Suonava già da più di mezz’ora e non se ne
vedeva la fine. Ma da quel caos oscuro e senza fondo emersero
a poco a poco voci più concilianti. Le melodie si susseguivano
l’una all’altra, ora infine morbide e profumate come
l’erba mossa dal vento di aprile. E a queste melodie ne
seguirono altre, quelle di Elsbeth. E alle melodie di Elsbeth
seguì la melodia del corale. Ma il corale era la morte:
Ne nacque allora una danza, un effimero andirivieni di sempre
nuove idee musicali. La musica cambiò in un ritmo dispari,
ritornò al punto di partenza e cambiò ancora. E
la leggerezza di queste voci incalzanti lasciava intendere che
Elias non parlava più di questo mondo. L’uomo era
risorto dal caos, il peso della terra non lo trascinava più verso
il basso.
Sebbene Goller gli avesse appena accennato le funzionalità dei
vari registri, Elias era già in grado di mescolarli da
vero virtuoso. E come un pittore si meraviglia della ricchezza
delle sfumature cromatiche offerte dalla sua tavolozza, così Elias
si meravigliava della possibilità di quell’organo.

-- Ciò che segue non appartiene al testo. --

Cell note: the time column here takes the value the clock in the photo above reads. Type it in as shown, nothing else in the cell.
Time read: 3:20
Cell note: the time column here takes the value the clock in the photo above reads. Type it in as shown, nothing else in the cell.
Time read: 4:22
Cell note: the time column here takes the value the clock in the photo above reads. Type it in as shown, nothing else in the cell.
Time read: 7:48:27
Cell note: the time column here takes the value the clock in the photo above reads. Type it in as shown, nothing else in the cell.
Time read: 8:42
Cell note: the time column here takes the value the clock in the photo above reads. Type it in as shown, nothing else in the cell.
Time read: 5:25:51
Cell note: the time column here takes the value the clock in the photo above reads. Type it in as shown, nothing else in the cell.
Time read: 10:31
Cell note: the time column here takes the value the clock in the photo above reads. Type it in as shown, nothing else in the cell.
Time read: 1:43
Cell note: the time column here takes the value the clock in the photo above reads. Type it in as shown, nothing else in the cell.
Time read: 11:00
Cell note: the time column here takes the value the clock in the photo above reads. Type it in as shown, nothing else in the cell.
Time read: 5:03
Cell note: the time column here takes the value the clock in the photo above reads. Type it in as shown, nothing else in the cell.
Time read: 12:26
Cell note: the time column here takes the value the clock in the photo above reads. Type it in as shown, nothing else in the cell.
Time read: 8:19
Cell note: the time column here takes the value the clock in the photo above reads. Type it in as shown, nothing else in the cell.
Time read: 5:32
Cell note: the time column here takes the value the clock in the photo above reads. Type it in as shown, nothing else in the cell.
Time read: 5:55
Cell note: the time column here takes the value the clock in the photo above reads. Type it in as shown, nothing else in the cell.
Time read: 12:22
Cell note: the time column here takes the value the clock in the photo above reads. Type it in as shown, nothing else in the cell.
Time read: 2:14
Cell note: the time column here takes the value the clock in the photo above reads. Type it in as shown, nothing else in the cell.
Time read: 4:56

Se fino ad allora era rimasto come rattrappito sullo strumento,
gli occhi incollati alla tastiera e al pedale, ora il suo sguardo
si spianò, le membra si distesero, la schiena ritrovò la
posizione naturale. L’organo sembrava suonare da solo.
Aveva imparato a conoscerne i trucchi e ora poteva liberamente
dispiegare le sue forze. Chiuse le palpebre, sollevò la
testa e tornò in sogno a Eschberg, mentre l’organo
continuava a diffondere nella navata immagini zampillanti di
visionaria bellezza sonora. (...)
(Brano
tratto dal romanzo Le voci del mondo, Einaudi, Torino, 1996,
traduzione di Flavio Cuniberto)
Robert
Schneider è nato a Bregenz in Austria nel
1961. Dopo anni di studi musicali, ha poi scelto la via della
scrittura. Con Le voci del mondo, tradotto in undici lingue,
ha vinto il Premio Itas, il Premio Grinzane Cavour, il Literaturpreis
di Salisburgo e il Premio Médicis. Di Schneider anche
Maudi che camminava sull'aria e Cara signora America.